SOURCE RECORDS: Begin

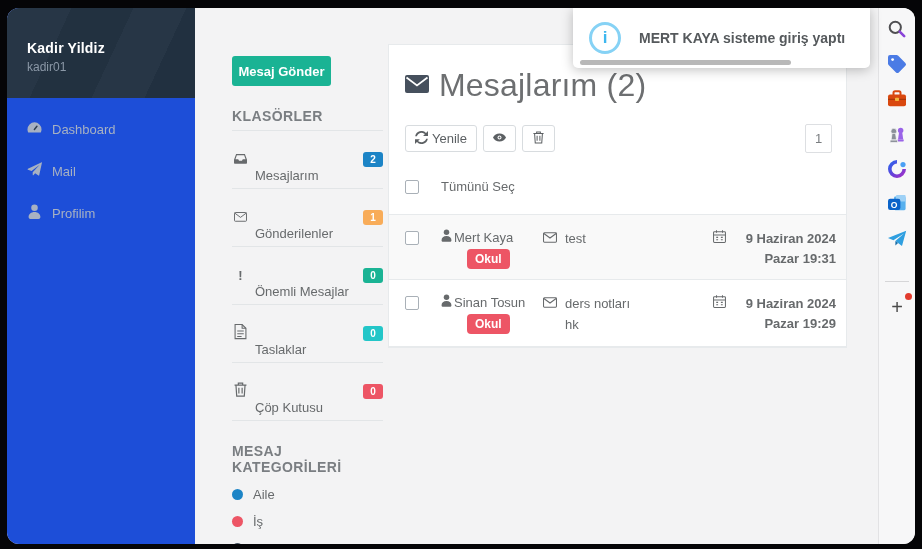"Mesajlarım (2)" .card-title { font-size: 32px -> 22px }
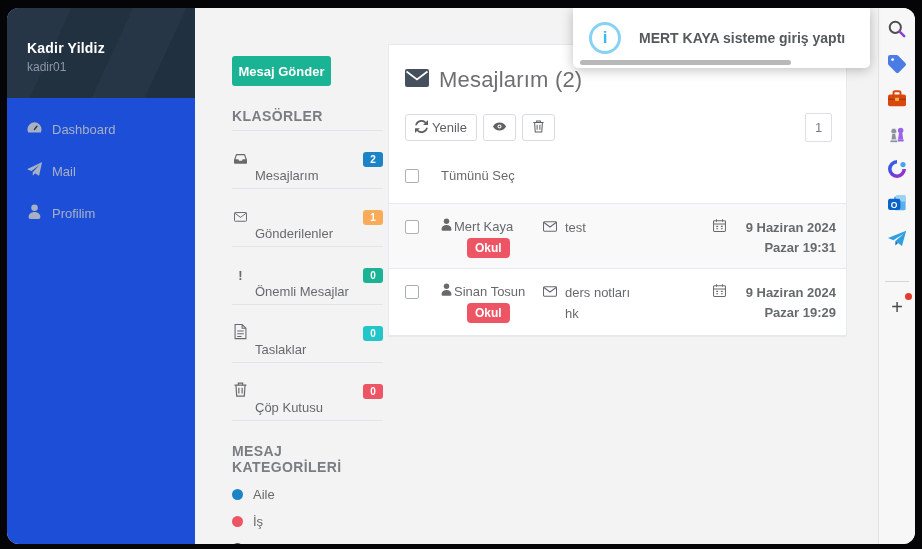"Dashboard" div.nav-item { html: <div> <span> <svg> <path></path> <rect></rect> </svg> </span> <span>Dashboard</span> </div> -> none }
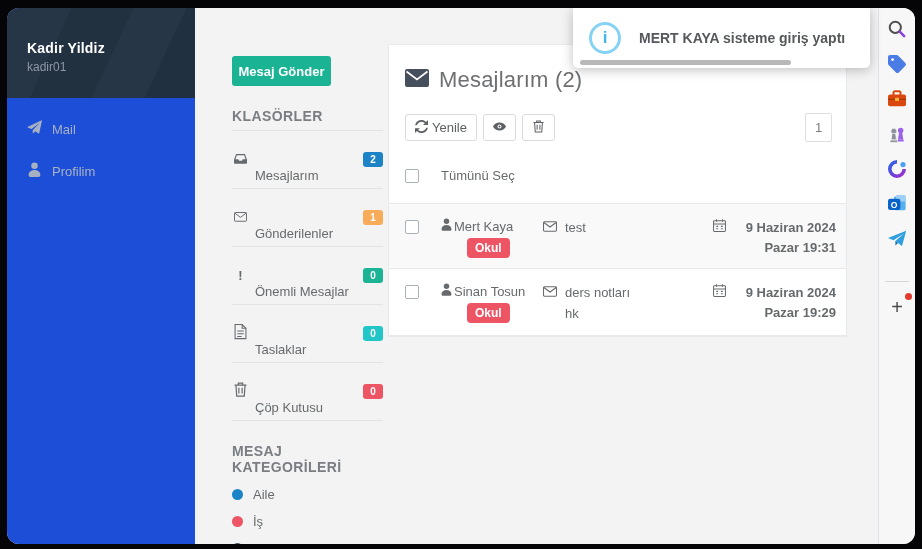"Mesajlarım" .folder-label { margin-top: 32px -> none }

SOURCE RECORDS: End
SOURCE RECORDS: Begin

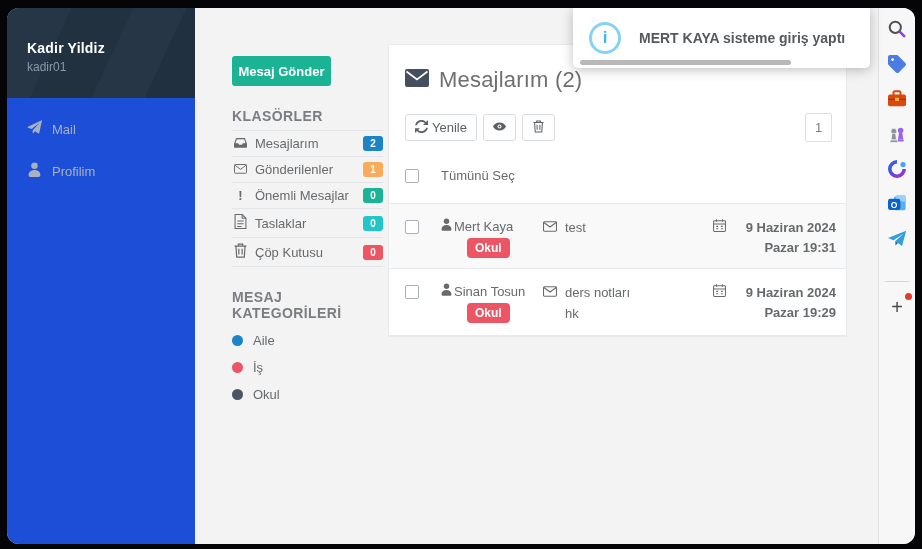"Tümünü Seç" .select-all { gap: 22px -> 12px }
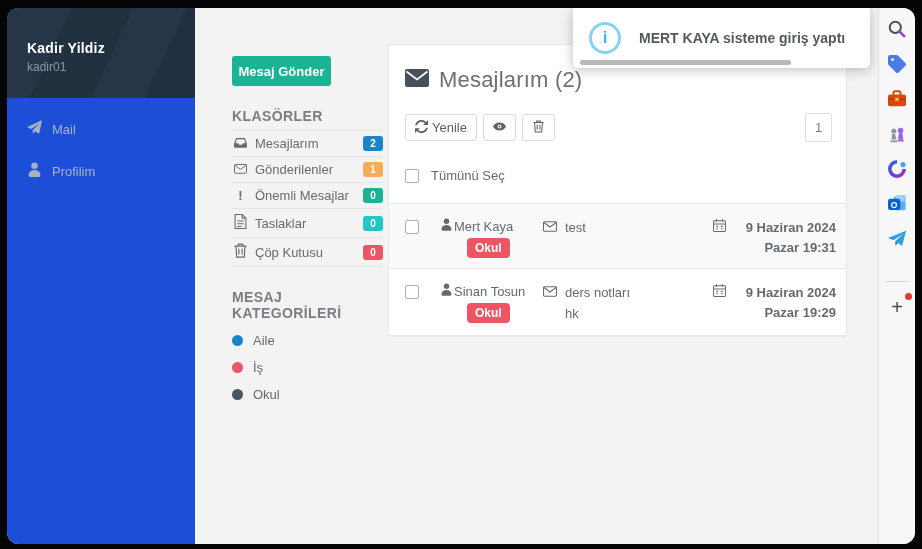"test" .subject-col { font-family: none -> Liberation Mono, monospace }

SOURCE RECORDS: End

◆ WHAT THE TASK ASKS
Within the data above, repeat exactly the lines from the one bearing "font-size: 32px ->" through the one bearing "margin-top: 32px ->". Include no pictures and nothing else.

◆ COMPLETED TASK
"Mesajlarım (2)" .card-title { font-size: 32px -> 22px }
"Dashboard" div.nav-item { html: <div> <span> <svg> <path></path> <rect></rect> </svg> </span> <span>Dashboard</span> </div> -> none }
"Mesajlarım" .folder-label { margin-top: 32px -> none }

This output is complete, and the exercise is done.